Another thing that I found incredibly fascinating is a decade, a decade and a half ago, fan fiction writers were writing in the first person present, and it created this kind of urgency and immediate connection, but you didn’t see much in traditional publishing. Now that has been subsumed by traditional publishing. So a lot of really popular trends, even in terms of writing, started in fan fiction. You can also see that the joyful queer romance was a huge part of fan fiction before traditional publishing.
So it seems clear to me, based on what you’re saying, that fan fiction writers and the work itself are being taken more seriously than they were, I don’t know, 20 years ago. Why do you think that is?
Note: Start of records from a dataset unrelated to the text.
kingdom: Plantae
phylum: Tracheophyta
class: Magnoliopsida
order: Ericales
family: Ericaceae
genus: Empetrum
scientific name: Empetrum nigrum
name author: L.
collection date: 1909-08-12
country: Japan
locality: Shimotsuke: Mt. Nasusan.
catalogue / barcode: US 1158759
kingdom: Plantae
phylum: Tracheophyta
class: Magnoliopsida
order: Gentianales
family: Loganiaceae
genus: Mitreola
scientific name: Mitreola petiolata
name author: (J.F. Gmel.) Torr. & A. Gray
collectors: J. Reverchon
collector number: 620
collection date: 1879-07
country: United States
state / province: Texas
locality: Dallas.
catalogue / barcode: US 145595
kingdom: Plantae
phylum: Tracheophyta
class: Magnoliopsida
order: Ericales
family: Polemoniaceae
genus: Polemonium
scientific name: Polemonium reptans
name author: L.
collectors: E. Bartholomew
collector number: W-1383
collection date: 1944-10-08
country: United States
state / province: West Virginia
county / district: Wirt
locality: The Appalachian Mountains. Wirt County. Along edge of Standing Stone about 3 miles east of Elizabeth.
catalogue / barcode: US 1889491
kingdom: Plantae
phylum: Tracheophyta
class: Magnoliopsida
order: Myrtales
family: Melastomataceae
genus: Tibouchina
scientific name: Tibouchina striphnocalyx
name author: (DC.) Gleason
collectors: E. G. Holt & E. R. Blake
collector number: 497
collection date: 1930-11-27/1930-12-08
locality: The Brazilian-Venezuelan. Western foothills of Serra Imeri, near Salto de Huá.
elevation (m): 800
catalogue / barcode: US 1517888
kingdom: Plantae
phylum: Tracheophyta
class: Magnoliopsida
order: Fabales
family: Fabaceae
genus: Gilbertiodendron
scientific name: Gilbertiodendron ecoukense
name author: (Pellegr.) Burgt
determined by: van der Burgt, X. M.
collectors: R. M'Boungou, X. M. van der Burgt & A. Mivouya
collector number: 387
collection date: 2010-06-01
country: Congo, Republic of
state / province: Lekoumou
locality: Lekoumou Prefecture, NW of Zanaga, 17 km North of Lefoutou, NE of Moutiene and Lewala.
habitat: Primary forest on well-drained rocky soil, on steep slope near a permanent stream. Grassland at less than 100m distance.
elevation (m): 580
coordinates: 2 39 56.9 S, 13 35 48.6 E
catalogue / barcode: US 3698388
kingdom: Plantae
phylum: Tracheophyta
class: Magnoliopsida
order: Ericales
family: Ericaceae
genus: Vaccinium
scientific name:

It’s just because, hey, some of this writing is pretty good, let’s take it seriously?
I think part of it is just a wider mainstreaming of fanfic, and people flying the fanfic flag proudly in a way they didn’t a decade ago. And if you understand the structures of traditional publishing, whether it’s publishers who acquire works or literary agents, a lot of these people are people who grew up on fan fiction, right? So they might not have the same hangups or ideas about fan fiction that previous generations had. They are interested in it, and see it as a legitimate form of writing.
Part of it, I think, is that traditional publishing is in, some might say, terribly tight, and there’s a wider hunger for IP, intellectual property, things that are already proven successes. And if you look at some of these fanfics in Archive of Our Own, they have millions of views. I think traditional publishing looks at it and says, “This is basically as sure a deal as we’re going to get in terms of thinking it could translate into book sales.”
What I find really interesting is, if one of our elementary definitions of fanfic is that it exists in the gift economy, what happens when fanfic becomes a legitimate avenue for traditional publishing? What does it mean for fanfic as art or as a community? And I think this is something that a lot of fanfic writers and readers are struggling with right now.